Quick Takes, April 2022

The Hand of God
A Neapolitan coming of age story, Paolo Sorrentino's The Hand of God is adventurous cinema that showcases Sorrentino's artistic growth. One of the past year's best. Currently on Netflix.

Angeles Hernandez and David Matamoros' Isaac aims for pathos and quickly achieves bathos. Overlong at a scant 80 minutes and overly tasteful, even the sex.

Josie Rourke's Mary Queen of Scots is an incoherent mish-mash, neither fish nor fowl. A Ren Faire masque with the occasional actorly interlude. Ronan is fine as Mary, nailing her girlish impulsiveness. Robbie is disastrous as Elizabeth. The film's handling of religious, political, and sexual issues is laughably jejune. The subject seems cursed in terms of film adaptations. 

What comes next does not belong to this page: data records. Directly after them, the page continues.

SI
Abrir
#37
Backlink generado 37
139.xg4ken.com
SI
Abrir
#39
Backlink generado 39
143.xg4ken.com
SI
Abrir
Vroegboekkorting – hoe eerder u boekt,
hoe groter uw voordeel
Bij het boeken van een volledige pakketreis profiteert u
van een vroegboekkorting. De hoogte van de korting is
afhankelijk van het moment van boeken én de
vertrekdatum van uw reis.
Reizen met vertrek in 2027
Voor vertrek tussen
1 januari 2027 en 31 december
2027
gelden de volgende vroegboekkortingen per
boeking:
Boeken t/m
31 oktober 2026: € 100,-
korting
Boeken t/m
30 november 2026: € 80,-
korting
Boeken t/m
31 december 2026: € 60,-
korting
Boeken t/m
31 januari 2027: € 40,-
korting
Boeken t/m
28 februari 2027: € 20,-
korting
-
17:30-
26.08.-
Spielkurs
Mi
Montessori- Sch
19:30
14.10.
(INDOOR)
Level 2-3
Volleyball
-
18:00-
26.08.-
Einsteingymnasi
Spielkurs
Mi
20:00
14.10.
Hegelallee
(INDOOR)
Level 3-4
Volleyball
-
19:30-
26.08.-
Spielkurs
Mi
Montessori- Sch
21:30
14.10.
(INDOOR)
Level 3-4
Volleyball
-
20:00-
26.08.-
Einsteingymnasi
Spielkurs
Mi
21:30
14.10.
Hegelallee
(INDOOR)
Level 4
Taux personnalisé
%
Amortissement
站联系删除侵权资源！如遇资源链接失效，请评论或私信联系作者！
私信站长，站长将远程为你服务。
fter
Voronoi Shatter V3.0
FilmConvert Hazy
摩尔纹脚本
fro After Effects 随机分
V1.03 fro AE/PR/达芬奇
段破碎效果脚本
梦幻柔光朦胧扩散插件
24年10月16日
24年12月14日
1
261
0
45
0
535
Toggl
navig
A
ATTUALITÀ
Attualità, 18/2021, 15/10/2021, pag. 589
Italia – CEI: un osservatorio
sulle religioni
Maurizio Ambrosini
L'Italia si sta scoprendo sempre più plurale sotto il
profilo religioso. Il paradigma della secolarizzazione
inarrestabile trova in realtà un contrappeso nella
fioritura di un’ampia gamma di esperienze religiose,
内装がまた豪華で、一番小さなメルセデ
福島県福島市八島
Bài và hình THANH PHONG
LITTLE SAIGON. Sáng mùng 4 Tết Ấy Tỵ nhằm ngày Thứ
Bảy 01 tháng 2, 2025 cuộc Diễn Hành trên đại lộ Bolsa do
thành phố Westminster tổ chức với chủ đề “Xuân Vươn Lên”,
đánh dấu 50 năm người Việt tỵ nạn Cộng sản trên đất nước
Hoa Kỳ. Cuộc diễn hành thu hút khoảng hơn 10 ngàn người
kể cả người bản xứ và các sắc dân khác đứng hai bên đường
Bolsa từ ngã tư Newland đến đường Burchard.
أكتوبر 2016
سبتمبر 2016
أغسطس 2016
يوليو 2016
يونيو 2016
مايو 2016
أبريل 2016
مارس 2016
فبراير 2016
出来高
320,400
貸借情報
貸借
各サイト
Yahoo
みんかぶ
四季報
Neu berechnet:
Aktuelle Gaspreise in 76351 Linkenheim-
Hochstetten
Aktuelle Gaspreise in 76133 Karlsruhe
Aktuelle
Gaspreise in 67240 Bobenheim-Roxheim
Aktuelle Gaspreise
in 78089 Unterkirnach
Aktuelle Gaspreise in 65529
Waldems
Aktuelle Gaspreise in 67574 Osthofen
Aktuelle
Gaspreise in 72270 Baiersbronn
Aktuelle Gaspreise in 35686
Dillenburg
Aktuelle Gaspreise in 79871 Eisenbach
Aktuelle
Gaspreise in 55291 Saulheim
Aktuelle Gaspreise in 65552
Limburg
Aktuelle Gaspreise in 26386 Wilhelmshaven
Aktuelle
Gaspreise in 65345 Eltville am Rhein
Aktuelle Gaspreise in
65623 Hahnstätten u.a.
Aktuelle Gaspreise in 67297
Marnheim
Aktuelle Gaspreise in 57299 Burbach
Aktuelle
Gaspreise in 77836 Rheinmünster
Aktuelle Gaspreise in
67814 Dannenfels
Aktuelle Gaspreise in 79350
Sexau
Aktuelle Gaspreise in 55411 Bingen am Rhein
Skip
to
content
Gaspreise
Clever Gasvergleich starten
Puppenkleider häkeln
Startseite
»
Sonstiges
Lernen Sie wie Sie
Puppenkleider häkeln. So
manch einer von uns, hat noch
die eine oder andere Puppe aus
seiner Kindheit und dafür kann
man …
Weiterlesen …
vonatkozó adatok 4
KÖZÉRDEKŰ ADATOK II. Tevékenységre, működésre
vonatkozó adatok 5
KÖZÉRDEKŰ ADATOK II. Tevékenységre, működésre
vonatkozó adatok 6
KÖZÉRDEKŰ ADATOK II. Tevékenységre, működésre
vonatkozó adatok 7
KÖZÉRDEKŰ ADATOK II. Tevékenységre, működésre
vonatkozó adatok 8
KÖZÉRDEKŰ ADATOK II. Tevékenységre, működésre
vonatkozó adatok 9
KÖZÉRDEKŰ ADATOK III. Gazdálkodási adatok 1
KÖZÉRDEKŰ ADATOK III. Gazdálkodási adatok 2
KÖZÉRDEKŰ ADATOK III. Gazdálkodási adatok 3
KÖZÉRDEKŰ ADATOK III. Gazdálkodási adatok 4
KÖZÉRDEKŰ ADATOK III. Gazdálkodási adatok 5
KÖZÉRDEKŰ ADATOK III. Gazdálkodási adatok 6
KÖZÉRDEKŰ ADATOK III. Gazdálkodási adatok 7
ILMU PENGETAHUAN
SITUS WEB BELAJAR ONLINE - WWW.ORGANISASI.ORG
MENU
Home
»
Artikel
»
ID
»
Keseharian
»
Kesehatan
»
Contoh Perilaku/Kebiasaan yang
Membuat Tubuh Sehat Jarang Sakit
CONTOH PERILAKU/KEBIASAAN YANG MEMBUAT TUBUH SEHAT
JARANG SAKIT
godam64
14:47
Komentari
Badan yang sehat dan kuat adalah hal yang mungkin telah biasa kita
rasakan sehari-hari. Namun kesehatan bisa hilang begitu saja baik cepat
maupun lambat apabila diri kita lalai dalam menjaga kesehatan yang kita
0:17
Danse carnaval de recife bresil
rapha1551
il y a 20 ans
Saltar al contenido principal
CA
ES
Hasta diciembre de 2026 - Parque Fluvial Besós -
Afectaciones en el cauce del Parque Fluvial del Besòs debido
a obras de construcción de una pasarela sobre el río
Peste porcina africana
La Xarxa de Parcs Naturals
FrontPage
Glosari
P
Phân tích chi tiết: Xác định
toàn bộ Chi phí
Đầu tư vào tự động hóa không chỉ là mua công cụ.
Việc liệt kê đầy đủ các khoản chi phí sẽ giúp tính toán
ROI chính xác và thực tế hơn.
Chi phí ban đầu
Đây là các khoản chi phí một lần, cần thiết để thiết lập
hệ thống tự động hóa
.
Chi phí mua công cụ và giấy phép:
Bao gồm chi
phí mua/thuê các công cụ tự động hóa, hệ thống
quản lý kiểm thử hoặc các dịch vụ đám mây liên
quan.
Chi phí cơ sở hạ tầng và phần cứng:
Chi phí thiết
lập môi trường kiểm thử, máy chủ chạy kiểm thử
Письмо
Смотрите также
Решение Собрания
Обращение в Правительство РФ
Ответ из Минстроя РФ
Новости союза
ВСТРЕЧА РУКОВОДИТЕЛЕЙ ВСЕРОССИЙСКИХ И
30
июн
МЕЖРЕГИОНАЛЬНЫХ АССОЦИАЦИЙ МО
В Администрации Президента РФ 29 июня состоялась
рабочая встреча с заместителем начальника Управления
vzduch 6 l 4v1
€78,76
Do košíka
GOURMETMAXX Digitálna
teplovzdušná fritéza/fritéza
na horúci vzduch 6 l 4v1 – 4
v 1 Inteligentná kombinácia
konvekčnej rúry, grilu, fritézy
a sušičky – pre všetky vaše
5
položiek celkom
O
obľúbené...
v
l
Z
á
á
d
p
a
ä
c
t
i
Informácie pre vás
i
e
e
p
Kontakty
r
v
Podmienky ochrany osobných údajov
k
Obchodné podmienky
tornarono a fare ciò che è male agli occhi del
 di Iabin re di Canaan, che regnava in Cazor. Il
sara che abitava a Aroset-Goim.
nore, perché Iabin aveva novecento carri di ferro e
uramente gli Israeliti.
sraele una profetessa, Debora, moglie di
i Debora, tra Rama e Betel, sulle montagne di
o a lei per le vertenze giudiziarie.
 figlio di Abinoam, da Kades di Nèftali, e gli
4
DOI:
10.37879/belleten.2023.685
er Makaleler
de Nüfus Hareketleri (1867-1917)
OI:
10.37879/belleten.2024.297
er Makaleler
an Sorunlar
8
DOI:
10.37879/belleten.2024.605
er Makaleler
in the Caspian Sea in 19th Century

Mikio Naruse's When a Woman Ascends the Stairs, from 1960, is an engrossing look at the plight of a bar hostess in the Ginza. The film never feels like a manipulative melodrama, despite the presence of a small boy on crutches, because Naruse develops the story deliberately and serenely. The denouement is all the more shattering because of Naruse's restraint. Hideko Takamine, in the lead role, provides one of the era's most memorable characterizations.

Kim Ki-duk's Spring, Summer, Fall, Winter...Spring, from 2003, offers the story of two Buddhist monks told in five discrete vignettes. The film has the elegance and profundity of a well constructed fable, but also contains the mordant undercurrents that were Kim's calling card. Kim's best film and a landmark of Korean cinema. 

Dune is a lumbering sand worm of a movie, but it could have been worse. Director Denis Villeneuve's stolid and humorless style is a good match with that of Frank Herbert's ponderous epic. The film is generally well cast, though the appeal of Rebecca Ferguson continues to escape me. Villeneuve does find untapped pockets of warmth and charm in Jason Momoa. I prefer David Lynch's manic surrealism, but this version is, at least, more coherent. 

Reinaldo Marcus Green's King Richard is innocuous Oscar bait. Will Smith is fine and I particularly liked the contributions of Jon Bernthal, Tony Goldwyn, and Aunjanue Ellis. The portrayal of Richard Williams is fairly toothless. He is a far more prickly and complex character than the filmmakers were willing to portray. No other character in the film seems to have a comprehensible psyche. The recent Academy Awards contretemps will linger longer in the collective memory than the forgettable King Richard

Cary Joji Fukunaga's No Time to Die is above average Bondage.